Paul states in Philippians 1:21-23, “For to me to live is Christ, and to die is gain. If I am to live in the flesh, that means fruitful labor for me. Yet which I shall choose I cannot tell. I am hard pressed between the two. My desire is to depart and be with Christ, for that is far better.”
Revelation 14:13 reads: “And I heard a voice from heaven saying, ‘Write this: Blessed are the dead who die in the Lord from now on.’ ‘Blessed indeed,’ says the Spirit, ‘that they may rest from their labors, for their deeds follow them!’”
And of course, recall what Jesus told one of the criminals who was hanged with him, “Truly, I say to you, today you will be with me in paradise.”
So, friends, while my dad has passed on—and with that comes some sadness because he will be missed—we do not grieve as those who have no hope.
I am so thankful to God for the grace and mercy he has shown my father; that he was one who responded to the call of the Gospel, and that He accepted, received, and rested upon Christ alone for his justification, sanctification, and eternal life…That he loved His Lord and embraced the promises laid out for him in Christ.
And I can guarantee you that if he could communicate with us now, he would say, “Weep not for me, but weep for yourselves and for your children…for all of you who have not heeded the call of the Gospel and have not surrendered your lives to Christ; because for you, death remains a vicious enemy…one that has not been conquered, one that still holds its sting, and one that leads not to glory, but to judgment.”
My father would urge you—no, he would plead with you—to turn to Christ while there is still time.

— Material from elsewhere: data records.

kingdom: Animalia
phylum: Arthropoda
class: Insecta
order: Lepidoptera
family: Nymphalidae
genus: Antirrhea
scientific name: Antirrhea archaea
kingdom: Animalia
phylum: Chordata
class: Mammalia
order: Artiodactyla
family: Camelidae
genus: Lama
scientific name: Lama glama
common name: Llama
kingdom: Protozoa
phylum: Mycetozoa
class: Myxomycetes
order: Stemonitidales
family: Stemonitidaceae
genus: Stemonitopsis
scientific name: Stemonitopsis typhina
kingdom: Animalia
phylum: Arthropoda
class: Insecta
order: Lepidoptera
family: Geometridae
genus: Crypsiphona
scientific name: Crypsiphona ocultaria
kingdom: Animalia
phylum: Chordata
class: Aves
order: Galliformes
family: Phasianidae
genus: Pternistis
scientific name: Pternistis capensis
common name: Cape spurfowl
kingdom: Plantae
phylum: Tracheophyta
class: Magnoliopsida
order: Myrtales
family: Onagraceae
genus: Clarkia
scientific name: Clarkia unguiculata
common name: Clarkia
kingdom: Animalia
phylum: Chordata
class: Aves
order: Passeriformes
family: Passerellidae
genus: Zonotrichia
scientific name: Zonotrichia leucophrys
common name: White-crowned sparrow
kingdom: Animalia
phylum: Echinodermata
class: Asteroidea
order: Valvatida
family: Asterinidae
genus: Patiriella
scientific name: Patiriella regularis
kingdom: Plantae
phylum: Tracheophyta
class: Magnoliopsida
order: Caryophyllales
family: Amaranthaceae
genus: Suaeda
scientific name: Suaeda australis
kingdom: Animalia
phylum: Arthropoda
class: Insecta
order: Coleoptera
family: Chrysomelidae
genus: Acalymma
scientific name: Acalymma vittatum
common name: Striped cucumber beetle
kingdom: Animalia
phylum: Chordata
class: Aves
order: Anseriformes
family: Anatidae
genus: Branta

For “it is appointed for man to die once, and after that comes judgment” (Hebrews 9:27). Yet in Christ, there is life, there is forgiveness, and there is the hope of resurrection.
So do not leave this place thinking only of my father’s passing. Instead, consider your own soul. If you are in Christ, rejoice, for death has lost its power. But if you are not, know that today is the day of salvation. Seek the Lord while He may be found; call upon Him while He is near (Isaiah 55:6), for in Christ alone is victory over sin and death.
Francis Roberts, God’s Covenants: The Mystery and Marrow of the Bible, ed. Joseph Weissmann, vol. 1 (Kansas, OK: Berith Press, 2023), 78.